Extracted records =
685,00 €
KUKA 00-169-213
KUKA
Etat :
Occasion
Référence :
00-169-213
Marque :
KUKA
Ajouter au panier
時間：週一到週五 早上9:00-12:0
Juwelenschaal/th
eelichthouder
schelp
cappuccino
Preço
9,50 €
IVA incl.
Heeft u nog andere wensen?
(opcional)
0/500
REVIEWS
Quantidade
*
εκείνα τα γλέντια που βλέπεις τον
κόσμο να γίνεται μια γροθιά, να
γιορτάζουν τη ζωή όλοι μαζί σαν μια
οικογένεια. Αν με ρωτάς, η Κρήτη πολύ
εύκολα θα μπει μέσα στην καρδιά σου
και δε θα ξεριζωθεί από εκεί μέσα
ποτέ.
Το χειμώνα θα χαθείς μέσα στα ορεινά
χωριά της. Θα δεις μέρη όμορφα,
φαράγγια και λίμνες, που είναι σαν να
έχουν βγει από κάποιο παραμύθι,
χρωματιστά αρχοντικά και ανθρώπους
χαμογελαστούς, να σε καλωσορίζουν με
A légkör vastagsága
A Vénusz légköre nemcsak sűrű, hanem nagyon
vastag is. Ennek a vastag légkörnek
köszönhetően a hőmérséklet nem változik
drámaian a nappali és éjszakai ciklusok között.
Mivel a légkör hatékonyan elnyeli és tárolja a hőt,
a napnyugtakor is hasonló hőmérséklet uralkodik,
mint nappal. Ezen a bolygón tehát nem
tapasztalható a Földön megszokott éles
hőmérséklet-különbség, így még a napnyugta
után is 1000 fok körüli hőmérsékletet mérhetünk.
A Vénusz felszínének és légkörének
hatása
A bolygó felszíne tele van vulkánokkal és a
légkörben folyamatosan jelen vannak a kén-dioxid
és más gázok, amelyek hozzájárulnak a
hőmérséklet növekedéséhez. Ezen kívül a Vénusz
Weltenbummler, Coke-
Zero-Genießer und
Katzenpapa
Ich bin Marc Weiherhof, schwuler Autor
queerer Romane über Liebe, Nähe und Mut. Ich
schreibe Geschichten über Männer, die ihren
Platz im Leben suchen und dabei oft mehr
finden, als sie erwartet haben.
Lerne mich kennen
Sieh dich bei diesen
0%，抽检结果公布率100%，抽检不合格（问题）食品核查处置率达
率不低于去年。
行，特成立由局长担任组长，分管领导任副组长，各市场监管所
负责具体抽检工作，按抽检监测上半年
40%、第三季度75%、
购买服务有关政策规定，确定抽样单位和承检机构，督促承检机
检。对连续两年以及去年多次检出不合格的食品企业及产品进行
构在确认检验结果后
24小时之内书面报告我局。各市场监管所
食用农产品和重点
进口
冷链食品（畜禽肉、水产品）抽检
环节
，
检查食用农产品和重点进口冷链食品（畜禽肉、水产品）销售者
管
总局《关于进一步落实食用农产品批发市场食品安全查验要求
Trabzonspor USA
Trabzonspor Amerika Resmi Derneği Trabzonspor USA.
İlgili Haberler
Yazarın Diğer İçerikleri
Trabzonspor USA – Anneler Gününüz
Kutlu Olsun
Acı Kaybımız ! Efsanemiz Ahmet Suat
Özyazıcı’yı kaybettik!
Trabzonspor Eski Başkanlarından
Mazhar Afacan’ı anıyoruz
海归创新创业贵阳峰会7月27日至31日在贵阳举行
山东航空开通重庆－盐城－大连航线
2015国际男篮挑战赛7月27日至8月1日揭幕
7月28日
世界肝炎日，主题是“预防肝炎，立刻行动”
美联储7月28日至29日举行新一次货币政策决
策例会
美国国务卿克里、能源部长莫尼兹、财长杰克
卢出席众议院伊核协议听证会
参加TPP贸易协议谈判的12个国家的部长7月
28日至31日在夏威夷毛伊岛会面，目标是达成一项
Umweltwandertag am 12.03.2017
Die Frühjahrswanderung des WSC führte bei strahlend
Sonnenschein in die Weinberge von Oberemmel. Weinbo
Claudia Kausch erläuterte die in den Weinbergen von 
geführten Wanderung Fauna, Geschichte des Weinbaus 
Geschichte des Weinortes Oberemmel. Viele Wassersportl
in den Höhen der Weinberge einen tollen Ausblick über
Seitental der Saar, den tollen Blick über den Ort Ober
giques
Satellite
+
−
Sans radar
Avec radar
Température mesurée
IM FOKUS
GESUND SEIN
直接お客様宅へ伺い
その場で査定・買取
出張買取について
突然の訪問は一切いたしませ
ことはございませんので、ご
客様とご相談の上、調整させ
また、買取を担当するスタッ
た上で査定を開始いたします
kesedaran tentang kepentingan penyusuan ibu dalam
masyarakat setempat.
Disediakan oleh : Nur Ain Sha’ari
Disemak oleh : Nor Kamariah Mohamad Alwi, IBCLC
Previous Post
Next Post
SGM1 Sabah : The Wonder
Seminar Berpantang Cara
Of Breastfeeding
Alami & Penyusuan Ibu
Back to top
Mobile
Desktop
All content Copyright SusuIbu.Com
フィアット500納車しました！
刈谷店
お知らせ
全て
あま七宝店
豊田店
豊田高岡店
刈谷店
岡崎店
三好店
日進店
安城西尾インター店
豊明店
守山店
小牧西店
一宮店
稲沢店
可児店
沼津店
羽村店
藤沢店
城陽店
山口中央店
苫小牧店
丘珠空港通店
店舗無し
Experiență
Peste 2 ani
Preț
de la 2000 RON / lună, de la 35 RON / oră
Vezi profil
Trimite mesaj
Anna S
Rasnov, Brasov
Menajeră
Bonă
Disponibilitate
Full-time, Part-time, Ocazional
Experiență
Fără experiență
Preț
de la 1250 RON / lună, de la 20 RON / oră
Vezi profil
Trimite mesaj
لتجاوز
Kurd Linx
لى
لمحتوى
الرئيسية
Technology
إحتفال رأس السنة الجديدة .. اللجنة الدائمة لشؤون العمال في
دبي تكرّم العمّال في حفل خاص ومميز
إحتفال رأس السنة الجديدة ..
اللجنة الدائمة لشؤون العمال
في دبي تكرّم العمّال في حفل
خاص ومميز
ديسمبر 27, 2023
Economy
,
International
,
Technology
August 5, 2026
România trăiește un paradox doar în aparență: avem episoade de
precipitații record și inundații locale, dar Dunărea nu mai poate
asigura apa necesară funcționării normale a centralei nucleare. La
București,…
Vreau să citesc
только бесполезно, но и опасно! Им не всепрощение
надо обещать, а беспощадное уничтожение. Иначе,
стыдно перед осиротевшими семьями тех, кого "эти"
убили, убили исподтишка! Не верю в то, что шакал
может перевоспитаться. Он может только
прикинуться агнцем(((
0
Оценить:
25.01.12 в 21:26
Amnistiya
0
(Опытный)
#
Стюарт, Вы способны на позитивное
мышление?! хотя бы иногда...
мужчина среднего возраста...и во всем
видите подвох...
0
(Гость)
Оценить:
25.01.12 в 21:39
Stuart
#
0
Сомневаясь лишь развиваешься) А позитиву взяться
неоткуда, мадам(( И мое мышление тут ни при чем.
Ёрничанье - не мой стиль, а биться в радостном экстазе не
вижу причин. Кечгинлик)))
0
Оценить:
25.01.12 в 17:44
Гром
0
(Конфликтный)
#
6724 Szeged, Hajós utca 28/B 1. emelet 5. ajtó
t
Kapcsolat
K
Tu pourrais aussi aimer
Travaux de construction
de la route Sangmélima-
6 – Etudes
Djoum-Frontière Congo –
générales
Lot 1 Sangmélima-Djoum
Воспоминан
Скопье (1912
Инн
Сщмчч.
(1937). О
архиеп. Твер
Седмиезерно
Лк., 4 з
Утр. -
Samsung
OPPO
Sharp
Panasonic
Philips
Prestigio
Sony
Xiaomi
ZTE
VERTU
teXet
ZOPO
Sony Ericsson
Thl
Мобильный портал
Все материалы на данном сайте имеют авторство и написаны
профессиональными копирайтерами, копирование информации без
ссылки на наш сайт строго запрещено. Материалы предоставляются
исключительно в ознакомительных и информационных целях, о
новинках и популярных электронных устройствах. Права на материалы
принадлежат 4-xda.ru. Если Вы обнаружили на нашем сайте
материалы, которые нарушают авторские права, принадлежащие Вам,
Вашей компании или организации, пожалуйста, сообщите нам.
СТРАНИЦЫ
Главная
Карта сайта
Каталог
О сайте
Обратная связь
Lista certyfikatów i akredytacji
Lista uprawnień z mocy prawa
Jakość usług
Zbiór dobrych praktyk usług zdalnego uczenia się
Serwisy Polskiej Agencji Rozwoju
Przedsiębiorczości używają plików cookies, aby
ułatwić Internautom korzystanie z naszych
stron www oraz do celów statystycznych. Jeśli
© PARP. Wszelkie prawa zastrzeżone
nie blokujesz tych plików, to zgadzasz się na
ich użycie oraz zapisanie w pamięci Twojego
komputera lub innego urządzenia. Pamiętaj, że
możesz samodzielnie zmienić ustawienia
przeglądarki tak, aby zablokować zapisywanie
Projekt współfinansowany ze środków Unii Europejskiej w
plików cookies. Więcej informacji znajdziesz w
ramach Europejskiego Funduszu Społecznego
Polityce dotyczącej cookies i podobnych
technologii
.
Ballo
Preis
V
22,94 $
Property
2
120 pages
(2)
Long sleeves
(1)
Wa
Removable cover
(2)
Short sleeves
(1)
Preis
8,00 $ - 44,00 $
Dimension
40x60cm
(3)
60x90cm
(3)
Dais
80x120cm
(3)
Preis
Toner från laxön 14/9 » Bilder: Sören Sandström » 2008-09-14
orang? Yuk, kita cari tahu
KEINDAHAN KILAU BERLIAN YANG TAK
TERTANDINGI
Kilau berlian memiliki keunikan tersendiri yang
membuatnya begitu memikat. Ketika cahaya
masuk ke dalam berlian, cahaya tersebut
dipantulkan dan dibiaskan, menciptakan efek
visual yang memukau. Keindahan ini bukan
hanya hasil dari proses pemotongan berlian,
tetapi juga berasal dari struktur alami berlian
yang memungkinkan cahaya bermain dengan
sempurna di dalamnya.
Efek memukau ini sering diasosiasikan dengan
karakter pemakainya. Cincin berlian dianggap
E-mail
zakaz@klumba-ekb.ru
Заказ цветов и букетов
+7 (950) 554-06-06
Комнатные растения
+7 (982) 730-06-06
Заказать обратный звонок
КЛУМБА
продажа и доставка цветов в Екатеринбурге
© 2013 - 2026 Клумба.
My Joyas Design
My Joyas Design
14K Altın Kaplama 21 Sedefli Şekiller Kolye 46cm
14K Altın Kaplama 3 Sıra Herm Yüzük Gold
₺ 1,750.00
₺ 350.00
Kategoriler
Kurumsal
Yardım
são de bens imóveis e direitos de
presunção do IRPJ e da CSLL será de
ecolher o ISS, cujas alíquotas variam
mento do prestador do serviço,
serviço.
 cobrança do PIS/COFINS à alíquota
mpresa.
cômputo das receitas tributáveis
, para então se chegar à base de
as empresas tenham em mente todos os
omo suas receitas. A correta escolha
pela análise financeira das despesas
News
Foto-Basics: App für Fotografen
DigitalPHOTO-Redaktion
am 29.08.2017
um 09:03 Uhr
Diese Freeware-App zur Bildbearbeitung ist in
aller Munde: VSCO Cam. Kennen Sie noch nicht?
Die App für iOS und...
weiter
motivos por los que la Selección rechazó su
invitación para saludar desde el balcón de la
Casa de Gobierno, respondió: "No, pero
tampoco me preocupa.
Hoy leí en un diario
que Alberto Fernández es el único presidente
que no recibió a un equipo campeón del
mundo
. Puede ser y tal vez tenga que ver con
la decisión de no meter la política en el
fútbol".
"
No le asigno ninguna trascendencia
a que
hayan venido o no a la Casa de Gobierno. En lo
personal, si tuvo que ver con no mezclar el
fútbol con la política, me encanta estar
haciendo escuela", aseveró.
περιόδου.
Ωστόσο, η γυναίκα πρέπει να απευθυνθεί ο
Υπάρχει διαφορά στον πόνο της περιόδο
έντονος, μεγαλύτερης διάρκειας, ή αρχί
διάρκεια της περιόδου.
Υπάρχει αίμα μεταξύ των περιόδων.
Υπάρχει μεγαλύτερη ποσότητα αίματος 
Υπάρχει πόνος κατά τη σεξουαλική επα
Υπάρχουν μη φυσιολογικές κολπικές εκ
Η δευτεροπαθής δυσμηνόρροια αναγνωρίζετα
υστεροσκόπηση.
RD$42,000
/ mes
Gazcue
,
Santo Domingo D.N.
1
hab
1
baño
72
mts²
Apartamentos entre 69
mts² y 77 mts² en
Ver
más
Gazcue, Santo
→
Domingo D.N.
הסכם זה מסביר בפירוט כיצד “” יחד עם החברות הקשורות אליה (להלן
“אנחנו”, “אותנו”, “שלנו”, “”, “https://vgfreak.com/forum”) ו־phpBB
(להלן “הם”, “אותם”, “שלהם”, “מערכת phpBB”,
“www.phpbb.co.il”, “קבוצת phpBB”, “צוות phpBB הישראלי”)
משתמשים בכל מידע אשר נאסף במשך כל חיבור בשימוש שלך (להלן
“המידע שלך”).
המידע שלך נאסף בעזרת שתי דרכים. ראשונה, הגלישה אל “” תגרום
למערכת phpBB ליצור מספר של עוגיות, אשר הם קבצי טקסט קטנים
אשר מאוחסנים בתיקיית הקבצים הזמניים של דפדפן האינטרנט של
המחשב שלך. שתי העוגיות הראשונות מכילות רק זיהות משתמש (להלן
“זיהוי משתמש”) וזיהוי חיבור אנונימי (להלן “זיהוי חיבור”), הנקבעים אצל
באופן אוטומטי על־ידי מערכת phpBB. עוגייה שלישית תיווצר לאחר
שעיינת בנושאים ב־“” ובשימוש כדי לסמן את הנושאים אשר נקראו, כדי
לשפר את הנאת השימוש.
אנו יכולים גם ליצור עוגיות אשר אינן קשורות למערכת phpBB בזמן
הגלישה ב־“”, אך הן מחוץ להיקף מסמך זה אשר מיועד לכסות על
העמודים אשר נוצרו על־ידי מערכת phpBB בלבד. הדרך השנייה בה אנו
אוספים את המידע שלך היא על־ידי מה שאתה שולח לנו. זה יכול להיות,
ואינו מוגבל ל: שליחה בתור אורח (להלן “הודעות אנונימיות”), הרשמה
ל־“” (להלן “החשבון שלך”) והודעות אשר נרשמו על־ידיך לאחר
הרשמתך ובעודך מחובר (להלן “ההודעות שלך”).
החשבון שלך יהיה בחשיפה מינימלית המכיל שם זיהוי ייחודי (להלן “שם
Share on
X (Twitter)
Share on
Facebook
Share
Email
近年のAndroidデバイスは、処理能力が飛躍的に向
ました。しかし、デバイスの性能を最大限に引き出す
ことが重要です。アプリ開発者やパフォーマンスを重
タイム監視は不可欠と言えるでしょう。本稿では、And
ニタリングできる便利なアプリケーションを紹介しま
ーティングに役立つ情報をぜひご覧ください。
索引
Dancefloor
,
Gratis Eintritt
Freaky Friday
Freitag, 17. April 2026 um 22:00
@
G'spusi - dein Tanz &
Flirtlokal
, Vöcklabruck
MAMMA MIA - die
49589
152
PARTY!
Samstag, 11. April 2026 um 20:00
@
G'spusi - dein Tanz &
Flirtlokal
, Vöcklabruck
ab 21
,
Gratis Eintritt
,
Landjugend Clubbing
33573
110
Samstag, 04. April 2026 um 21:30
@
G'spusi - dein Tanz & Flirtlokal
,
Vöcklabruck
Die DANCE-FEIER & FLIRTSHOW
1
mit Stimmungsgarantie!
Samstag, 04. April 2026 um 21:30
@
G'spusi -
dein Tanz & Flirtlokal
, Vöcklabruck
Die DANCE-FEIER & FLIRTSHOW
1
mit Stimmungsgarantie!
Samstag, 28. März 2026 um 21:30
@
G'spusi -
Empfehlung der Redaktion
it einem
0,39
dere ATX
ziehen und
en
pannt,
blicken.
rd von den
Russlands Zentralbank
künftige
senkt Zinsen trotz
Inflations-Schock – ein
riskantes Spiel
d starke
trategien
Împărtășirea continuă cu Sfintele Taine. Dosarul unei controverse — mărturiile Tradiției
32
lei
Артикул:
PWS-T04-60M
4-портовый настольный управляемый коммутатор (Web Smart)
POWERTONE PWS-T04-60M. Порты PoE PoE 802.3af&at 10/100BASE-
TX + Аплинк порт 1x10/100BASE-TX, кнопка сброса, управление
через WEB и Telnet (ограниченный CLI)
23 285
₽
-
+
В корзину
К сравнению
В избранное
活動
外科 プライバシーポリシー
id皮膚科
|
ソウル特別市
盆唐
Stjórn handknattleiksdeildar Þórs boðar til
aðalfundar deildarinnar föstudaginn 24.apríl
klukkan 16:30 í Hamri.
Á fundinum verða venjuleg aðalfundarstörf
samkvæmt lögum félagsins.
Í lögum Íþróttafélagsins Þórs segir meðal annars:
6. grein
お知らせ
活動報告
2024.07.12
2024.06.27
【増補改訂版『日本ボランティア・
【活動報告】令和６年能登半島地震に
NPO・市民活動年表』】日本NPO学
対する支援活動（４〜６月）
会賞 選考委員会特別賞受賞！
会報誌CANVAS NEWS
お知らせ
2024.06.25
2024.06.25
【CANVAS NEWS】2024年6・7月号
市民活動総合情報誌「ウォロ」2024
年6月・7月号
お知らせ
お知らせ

Exercise objective = Your answer must consist solely of the lines above between the line holding "εύκολα θα μπει μέσα στην καρδιά σου" and the line holding "Mivel a légkör", inclusive, copied exactly.

Response area =
εύκολα θα μπει μέσα στην καρδιά σου
και δε θα ξεριζωθεί από εκεί μέσα
ποτέ.
Το χειμώνα θα χαθείς μέσα στα ορεινά
χωριά της. Θα δεις μέρη όμορφα,
φαράγγια και λίμνες, που είναι σαν να
έχουν βγει από κάποιο παραμύθι,
χρωματιστά αρχοντικά και ανθρώπους
χαμογελαστούς, να σε καλωσορίζουν με
A légkör vastagsága
A Vénusz légköre nemcsak sűrű, hanem nagyon
vastag is. Ennek a vastag légkörnek
köszönhetően a hőmérséklet nem változik
drámaian a nappali és éjszakai ciklusok között.
Mivel a légkör hatékonyan elnyeli és tárolja a hőt,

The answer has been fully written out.